The number of jobless college graduates in South Korea reached an all-time high in April in two years, reaching 603,000. This is an increase by almost 30,000 people from last year and the highest figure since the statistics agency started compiling data in 1999. Moreover, 44 percent of some 510,000 college graduates staying unemployed was those aged between 15 and 29 (224,000 people) as of the first quarter of the year, signaling the country’s youth taking the brunt of a shortage of jobs.
Statistics Korea has explained that the number of the unemployed in April rose because nearly 180,000 more people prepared for an exam to become public officials this year, and exams were mostly in April. Those who are preparing for employment are counted as economically inactive population, but they are classified as the unemployed if they apply for exams. Jeong Tae-ho, senior secretary to President Moon Jae-in for job creation, said that while an average of 97,000 people landed jobs in 2018, some 170,000 to 260,000 South Koreans are expected to have new jobs every month this year. “Though it is still difficult, the employment situation is improving compared with that of last year,” Jeong said, attributing the improvement to the government’s policies such as the development of new industries and the launch of the second venture boom project. However, even though numbers point to a better reality, a considerable number of new jobs are temporary positions created with tax money. With young people feeling as if the unemployment rate goes over 25 percent, the pain people need to go through is greater than numbers.

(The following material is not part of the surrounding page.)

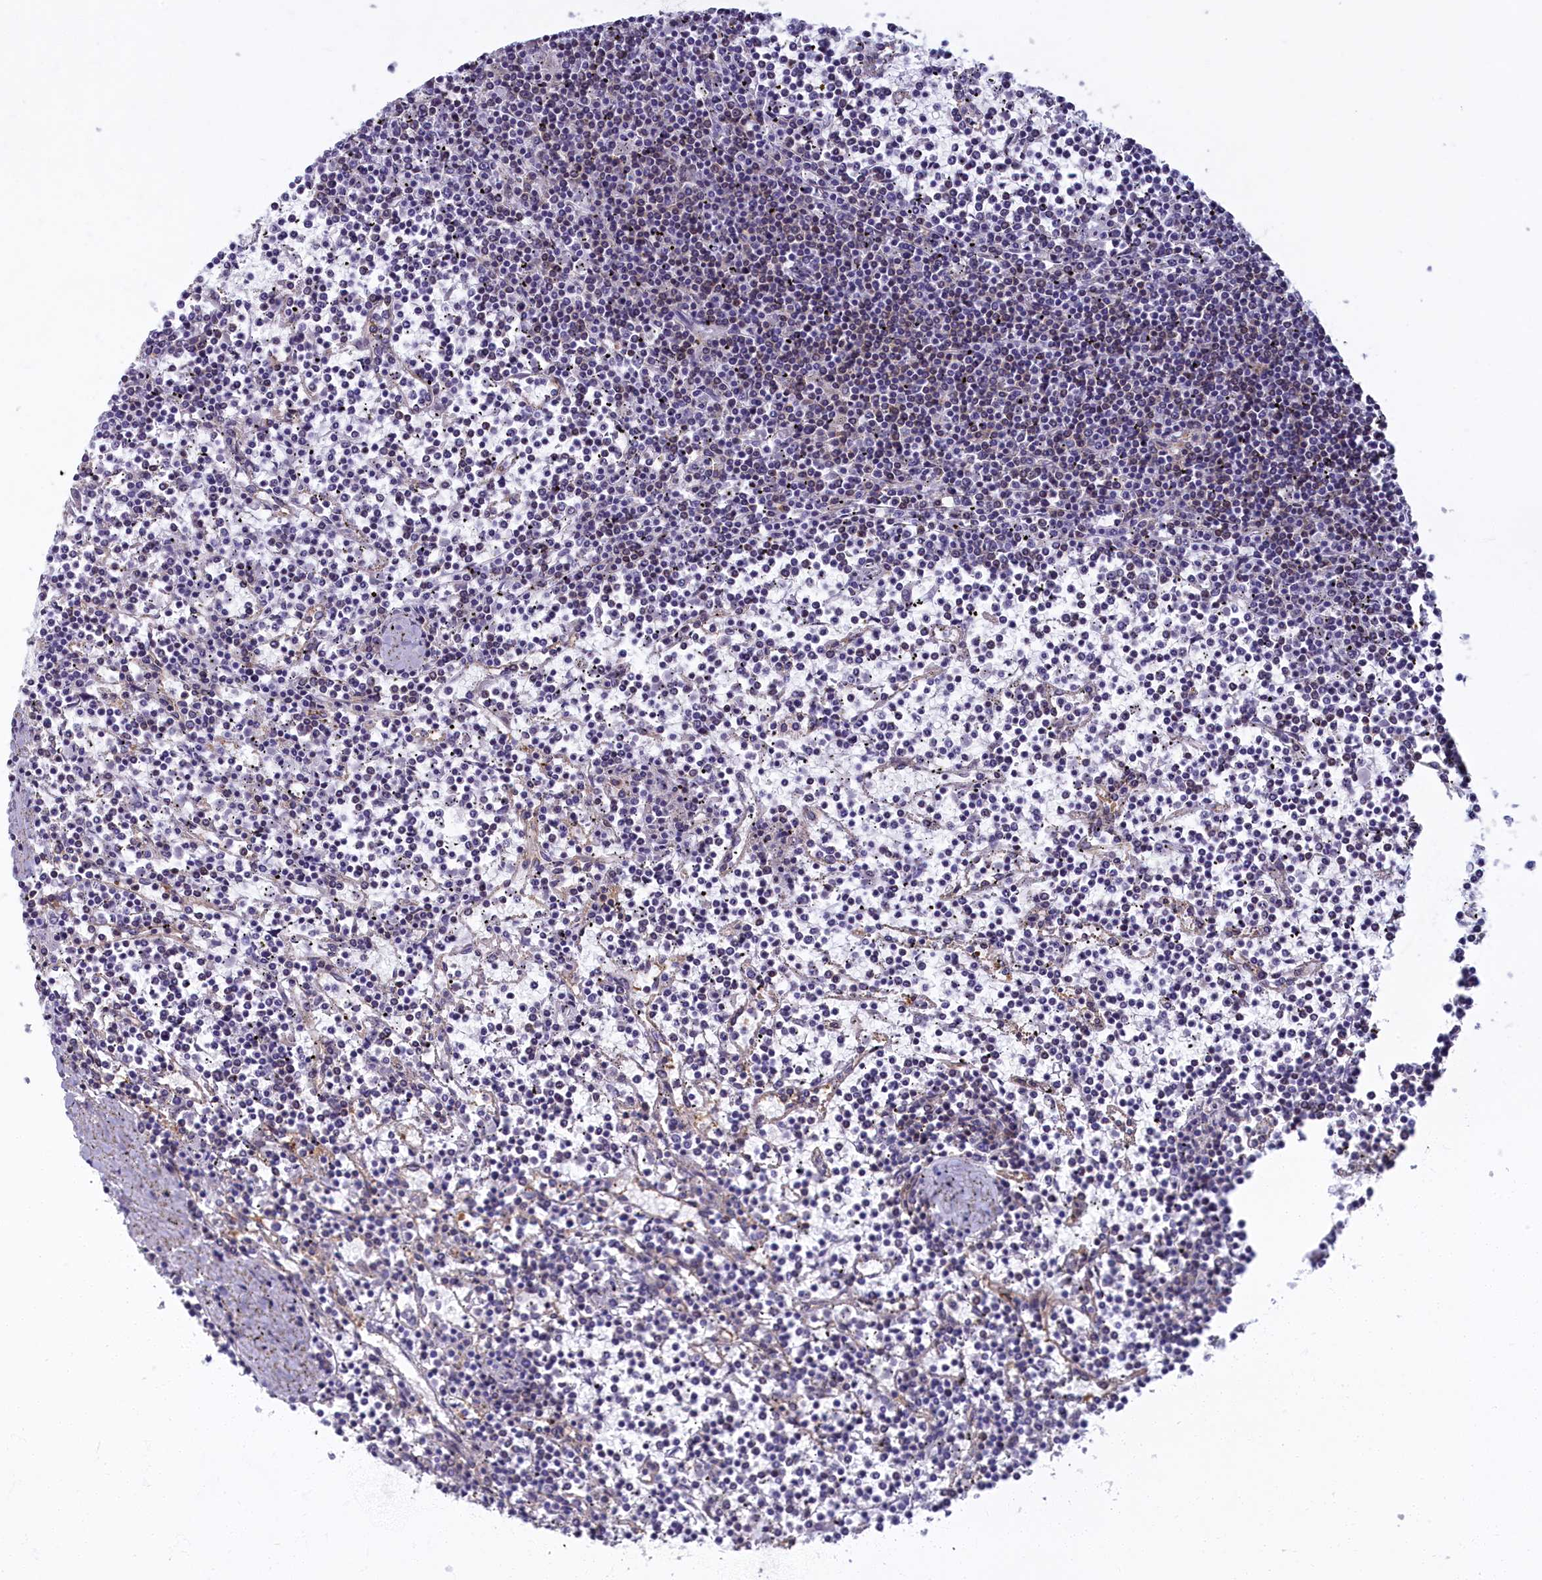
{"staining": {"intensity": "negative", "quantity": "none", "location": "none"}, "tissue": "lymphoma", "cell_type": "Tumor cells", "image_type": "cancer", "snomed": [{"axis": "morphology", "description": "Malignant lymphoma, non-Hodgkin's type, Low grade"}, {"axis": "topography", "description": "Spleen"}], "caption": "Image shows no significant protein expression in tumor cells of lymphoma.", "gene": "NOL10", "patient": {"sex": "female", "age": 19}}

To create more decent jobs and stop abnormal trends where people flock to civil service exams, there should be support for starting a new business and business activities. At the same time, government support should not be focused only on the youth launching start-ups. Given that middle-aged people show a higher success rate of starting a business, its needs to be ensured that these people can get government support without discrimination. Thus far, if the government stressed the importance of encouraging the young to establish a new business, all ministries introduced the same, overlapping policies, to no avail.
In addition, the government must double its efforts to reform the country’s labor market. Many European countries, which used to suffer from the chronic issue of unemployment, have been able to see their employment rate grow thanks to the improved flexicurity of the labor market. Countries like Germany, Sweden, Denmark, and the Netherlands, while protecting the unemployed with social safety nets, enhanced workers’ job security and businesses’ employment flexibility by allowing fixed-term and dispatched positions. There is not a single job that would be completely safe from new technologies and new industries. Strengthening safety nets by providing employment insurance, for example, and securing the labor market’s flexibility would be the way to save businesses, industries, as well as workers.